STATED PROBLEM >> Find every line in the items below that contains the string "derivedFrom" with matching case, and copy each of those lines.
--- Start of RECORD EXTRACTS ---
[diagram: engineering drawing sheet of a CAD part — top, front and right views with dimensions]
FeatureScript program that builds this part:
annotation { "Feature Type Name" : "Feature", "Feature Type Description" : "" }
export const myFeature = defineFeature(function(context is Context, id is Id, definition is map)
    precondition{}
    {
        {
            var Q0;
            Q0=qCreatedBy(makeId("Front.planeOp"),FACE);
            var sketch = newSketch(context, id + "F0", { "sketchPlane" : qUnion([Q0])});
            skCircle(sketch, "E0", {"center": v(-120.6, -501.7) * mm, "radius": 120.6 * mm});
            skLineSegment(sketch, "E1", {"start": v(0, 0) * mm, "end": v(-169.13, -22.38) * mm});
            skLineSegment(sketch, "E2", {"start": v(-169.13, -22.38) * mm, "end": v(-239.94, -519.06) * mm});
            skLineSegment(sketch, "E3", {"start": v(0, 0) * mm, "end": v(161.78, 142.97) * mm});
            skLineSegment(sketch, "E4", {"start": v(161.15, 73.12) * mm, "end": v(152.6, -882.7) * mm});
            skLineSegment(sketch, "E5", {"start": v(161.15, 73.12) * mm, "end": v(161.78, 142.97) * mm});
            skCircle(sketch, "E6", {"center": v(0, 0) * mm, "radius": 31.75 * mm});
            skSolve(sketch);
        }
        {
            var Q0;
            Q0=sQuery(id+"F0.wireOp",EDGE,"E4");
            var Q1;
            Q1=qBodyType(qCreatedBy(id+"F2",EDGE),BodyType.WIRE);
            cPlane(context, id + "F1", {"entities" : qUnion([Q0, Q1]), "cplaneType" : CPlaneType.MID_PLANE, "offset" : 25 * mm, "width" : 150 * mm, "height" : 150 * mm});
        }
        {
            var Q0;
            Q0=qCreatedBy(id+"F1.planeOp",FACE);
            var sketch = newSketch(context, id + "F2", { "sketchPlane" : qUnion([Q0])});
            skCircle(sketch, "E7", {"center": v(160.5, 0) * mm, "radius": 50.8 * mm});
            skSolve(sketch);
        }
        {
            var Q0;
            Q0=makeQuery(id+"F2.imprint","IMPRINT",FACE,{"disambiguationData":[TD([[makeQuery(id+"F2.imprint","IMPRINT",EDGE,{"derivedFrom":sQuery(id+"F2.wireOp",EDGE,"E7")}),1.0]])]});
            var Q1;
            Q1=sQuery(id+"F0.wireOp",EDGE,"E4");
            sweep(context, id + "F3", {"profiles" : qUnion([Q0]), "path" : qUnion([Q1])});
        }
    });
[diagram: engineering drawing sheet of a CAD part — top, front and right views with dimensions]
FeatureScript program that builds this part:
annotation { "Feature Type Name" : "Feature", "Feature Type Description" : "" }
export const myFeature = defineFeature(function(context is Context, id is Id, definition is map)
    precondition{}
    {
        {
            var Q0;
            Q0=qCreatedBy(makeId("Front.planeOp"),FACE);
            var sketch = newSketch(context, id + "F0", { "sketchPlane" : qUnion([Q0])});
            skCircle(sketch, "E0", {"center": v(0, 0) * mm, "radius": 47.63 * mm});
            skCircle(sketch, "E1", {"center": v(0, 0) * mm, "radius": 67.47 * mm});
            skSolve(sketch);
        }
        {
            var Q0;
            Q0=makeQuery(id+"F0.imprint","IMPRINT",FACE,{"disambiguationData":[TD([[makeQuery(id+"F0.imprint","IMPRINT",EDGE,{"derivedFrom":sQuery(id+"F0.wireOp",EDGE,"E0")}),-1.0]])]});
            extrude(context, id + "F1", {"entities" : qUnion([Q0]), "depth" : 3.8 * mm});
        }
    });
--- End of RECORD EXTRACTS ---
ANSWER TO THIS EXERCISE >>
            Q0=makeQuery(id+"F2.imprint","IMPRINT",FACE,{"disambiguationData":[TD([[makeQuery(id+"F2.imprint","IMPRINT",EDGE,{"derivedFrom":sQuery(id+"F2.wireOp",EDGE,"E7")}),1.0]])]});
            Q0=makeQuery(id+"F0.imprint","IMPRINT",FACE,{"disambiguationData":[TD([[makeQuery(id+"F0.imprint","IMPRINT",EDGE,{"derivedFrom":sQuery(id+"F0.wireOp",EDGE,"E0")}),-1.0]])]});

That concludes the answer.